> **WORK ITEM**:
Whenever a line in the data holds the string "plugin", copy that line.

[Source texts of formatted documents]

=======

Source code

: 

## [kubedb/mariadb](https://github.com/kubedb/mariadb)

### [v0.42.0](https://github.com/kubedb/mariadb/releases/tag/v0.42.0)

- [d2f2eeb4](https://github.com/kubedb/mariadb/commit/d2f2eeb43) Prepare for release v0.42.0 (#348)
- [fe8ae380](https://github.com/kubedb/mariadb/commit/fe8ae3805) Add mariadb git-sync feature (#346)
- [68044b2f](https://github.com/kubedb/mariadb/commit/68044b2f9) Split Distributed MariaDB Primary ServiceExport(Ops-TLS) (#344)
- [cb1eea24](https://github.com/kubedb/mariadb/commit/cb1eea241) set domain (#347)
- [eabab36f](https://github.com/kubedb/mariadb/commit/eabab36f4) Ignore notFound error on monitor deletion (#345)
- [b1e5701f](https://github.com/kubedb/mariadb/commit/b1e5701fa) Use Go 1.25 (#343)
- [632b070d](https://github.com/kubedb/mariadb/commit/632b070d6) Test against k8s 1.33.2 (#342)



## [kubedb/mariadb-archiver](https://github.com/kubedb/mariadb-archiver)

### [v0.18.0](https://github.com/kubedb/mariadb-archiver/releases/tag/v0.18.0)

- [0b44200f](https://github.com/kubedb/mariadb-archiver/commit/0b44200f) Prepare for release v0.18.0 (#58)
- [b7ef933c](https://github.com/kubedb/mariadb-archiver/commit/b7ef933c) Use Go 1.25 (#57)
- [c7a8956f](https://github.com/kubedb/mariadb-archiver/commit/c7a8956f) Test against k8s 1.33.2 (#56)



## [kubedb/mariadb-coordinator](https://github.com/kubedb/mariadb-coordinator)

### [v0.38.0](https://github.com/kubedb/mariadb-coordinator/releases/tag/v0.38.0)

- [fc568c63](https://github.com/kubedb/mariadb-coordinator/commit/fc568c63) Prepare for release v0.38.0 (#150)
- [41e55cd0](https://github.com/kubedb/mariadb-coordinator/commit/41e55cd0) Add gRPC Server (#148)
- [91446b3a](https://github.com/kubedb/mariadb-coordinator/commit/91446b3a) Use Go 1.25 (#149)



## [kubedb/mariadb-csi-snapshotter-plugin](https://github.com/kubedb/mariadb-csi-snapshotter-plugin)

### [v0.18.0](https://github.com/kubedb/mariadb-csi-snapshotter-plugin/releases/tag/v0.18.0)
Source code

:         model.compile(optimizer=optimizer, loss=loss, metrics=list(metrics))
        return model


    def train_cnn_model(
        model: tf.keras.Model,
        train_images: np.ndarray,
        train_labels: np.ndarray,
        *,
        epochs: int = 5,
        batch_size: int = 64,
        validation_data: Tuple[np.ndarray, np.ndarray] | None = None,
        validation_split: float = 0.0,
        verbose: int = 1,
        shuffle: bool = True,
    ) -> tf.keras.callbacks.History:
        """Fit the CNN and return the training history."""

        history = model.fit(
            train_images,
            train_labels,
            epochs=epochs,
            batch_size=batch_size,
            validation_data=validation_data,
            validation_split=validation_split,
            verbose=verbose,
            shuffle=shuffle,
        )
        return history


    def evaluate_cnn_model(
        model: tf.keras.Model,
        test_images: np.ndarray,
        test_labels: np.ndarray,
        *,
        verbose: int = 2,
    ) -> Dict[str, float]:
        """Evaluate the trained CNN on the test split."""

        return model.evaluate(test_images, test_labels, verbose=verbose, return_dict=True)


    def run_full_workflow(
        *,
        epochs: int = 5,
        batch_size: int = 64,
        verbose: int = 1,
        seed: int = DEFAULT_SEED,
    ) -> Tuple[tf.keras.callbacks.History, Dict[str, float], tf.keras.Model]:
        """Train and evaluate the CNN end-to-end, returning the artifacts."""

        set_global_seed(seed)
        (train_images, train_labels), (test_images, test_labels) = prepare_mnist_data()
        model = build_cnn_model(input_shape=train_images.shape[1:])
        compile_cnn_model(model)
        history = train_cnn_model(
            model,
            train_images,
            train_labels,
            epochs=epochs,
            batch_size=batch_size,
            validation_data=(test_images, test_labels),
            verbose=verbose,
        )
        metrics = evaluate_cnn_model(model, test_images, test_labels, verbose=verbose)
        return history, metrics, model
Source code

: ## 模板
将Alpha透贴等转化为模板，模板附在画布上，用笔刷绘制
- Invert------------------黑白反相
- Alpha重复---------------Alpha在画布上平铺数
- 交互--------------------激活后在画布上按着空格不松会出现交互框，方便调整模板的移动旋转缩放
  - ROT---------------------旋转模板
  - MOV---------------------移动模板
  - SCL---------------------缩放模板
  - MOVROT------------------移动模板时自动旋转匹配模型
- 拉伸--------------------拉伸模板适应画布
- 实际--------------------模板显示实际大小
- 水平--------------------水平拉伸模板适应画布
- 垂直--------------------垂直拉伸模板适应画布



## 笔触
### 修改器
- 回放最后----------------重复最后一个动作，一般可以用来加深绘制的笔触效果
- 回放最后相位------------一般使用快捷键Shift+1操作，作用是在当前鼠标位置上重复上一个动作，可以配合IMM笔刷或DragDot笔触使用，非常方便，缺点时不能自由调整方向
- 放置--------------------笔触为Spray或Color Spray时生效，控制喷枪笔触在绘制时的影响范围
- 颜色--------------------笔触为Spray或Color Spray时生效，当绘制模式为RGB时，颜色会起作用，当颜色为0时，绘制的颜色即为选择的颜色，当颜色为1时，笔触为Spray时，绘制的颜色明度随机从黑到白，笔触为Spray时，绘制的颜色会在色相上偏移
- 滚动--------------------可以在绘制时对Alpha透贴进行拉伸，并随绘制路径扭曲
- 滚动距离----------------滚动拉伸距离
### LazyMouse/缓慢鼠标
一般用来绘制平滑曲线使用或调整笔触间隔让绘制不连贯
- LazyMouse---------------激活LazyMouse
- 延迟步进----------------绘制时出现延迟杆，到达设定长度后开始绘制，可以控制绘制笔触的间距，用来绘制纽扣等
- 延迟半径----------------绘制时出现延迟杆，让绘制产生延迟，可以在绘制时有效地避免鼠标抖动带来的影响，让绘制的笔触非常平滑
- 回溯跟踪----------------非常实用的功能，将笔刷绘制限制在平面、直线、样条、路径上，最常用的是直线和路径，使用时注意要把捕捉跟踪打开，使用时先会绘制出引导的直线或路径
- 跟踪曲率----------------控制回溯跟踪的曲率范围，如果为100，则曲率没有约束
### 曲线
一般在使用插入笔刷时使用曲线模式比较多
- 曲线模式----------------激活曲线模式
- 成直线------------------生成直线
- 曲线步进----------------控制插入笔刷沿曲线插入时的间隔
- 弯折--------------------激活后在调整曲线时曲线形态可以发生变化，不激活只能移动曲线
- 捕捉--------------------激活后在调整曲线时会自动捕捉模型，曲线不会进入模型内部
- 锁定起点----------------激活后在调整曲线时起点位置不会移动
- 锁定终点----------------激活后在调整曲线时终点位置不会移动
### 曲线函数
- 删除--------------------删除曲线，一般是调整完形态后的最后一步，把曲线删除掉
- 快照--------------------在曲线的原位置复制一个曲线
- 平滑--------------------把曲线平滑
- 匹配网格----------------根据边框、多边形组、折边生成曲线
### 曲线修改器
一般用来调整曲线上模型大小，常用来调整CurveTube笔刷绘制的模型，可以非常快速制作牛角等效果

=======

> **RESPONSE TO THIS TASK**:
## [kubedb/mariadb-csi-snapshotter-plugin](https://github.com/kubedb/mariadb-csi-snapshotter-plugin)
### [v0.18.0](https://github.com/kubedb/mariadb-csi-snapshotter-plugin/releases/tag/v0.18.0)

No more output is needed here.